* [Exercise details]: Return, word for word, the lines of the listing below from the one with "b) with a person" through the one with "2. Such legal", and no other lines.

* [Listed entries]:
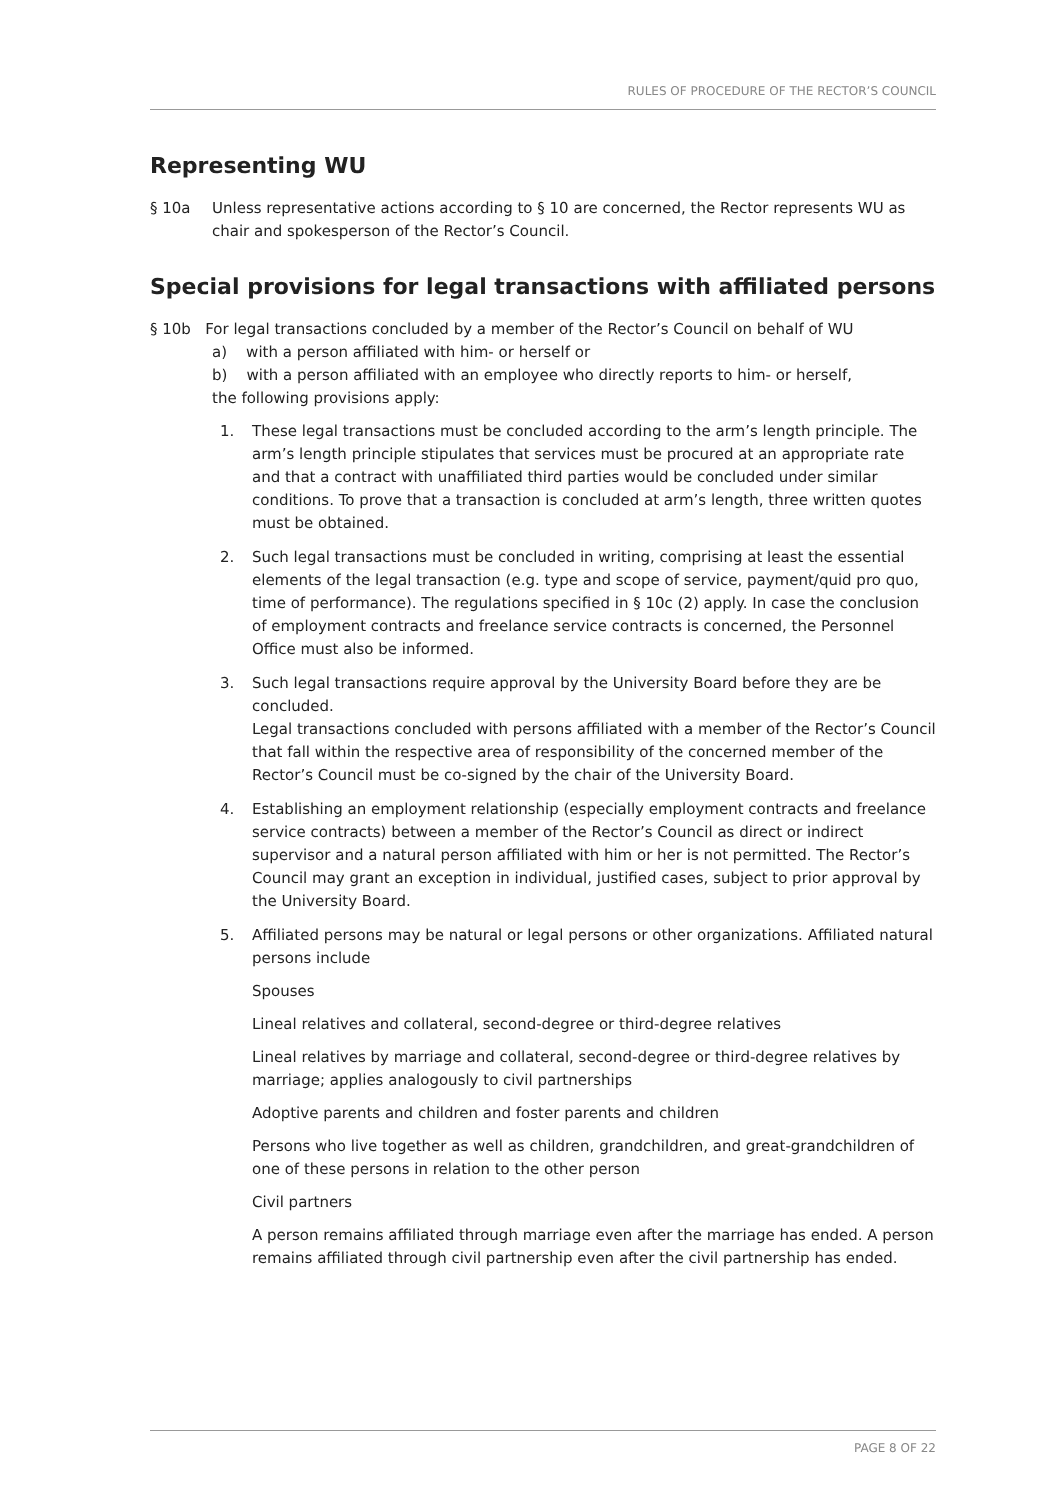RULES OF PROCEDURE OF THE RECTOR’S COUNCIL
Representing WU
§ 10a Unless representative actions according to § 10 are concerned, the Rector represents WU as chair and spokesperson of the Rector’s Council.
Special provisions for legal transactions with affiliated persons
§ 10b For legal transactions concluded by a member of the Rector’s Council on behalf of WU
a) with a person affiliated with him- or herself or
b) with a person affiliated with an employee who directly reports to him- or herself,
the following provisions apply:
1. These legal transactions must be concluded according to the arm’s length principle. The arm’s length principle stipulates that services must be procured at an appropriate rate and that a contract with unaffiliated third parties would be concluded under similar conditions. To prove that a transaction is concluded at arm’s length, three written quotes must be obtained.
2. Such legal transactions must be concluded in writing, comprising at least the essential elements of the legal transaction (e.g. type and scope of service, payment/quid pro quo, time of performance). The regulations specified in § 10c (2) apply. In case the conclusion of employment contracts and freelance service contracts is concerned, the Personnel Office must also be informed.
3. Such legal transactions require approval by the University Board before they are be concluded.
Legal transactions concluded with persons affiliated with a member of the Rector’s Council that fall within the respective area of responsibility of the concerned member of the Rector’s Council must be co-signed by the chair of the University Board.
4. Establishing an employment relationship (especially employment contracts and freelance service contracts) between a member of the Rector’s Council as direct or indirect supervisor and a natural person affiliated with him or her is not permitted. The Rector’s Council may grant an exception in individual, justified cases, subject to prior approval by the University Board.
5. Affiliated persons may be natural or legal persons or other organizations. Affiliated natural persons include
Spouses
Lineal relatives and collateral, second-degree or third-degree relatives
Lineal relatives by marriage and collateral, second-degree or third-degree relatives by marriage; applies analogously to civil partnerships
Adoptive parents and children and foster parents and children
Persons who live together as well as children, grandchildren, and great-grandchildren of one of these persons in relation to the other person
Civil partners
A person remains affiliated through marriage even after the marriage has ended. A person remains affiliated through civil partnership even after the civil partnership has ended.
PAGE 8 OF 22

* [Solved problem]:
b) with a person affiliated with an employee who directly reports to him- or herself,
the following provisions apply:
1. These legal transactions must be concluded according to the arm’s length principle. The arm’s length principle stipulates that services must be procured at an appropriate rate and that a contract with unaffiliated third parties would be concluded under similar conditions. To prove that a transaction is concluded at arm’s length, three written quotes must be obtained.
2. Such legal transactions must be concluded in writing, comprising at least the essential elements of the legal transaction (e.g. type and scope of service, payment/quid pro quo, time of performance). The regulations specified in § 10c (2) apply. In case the conclusion of employment contracts and freelance service contracts is concerned, the Personnel Office must also be informed.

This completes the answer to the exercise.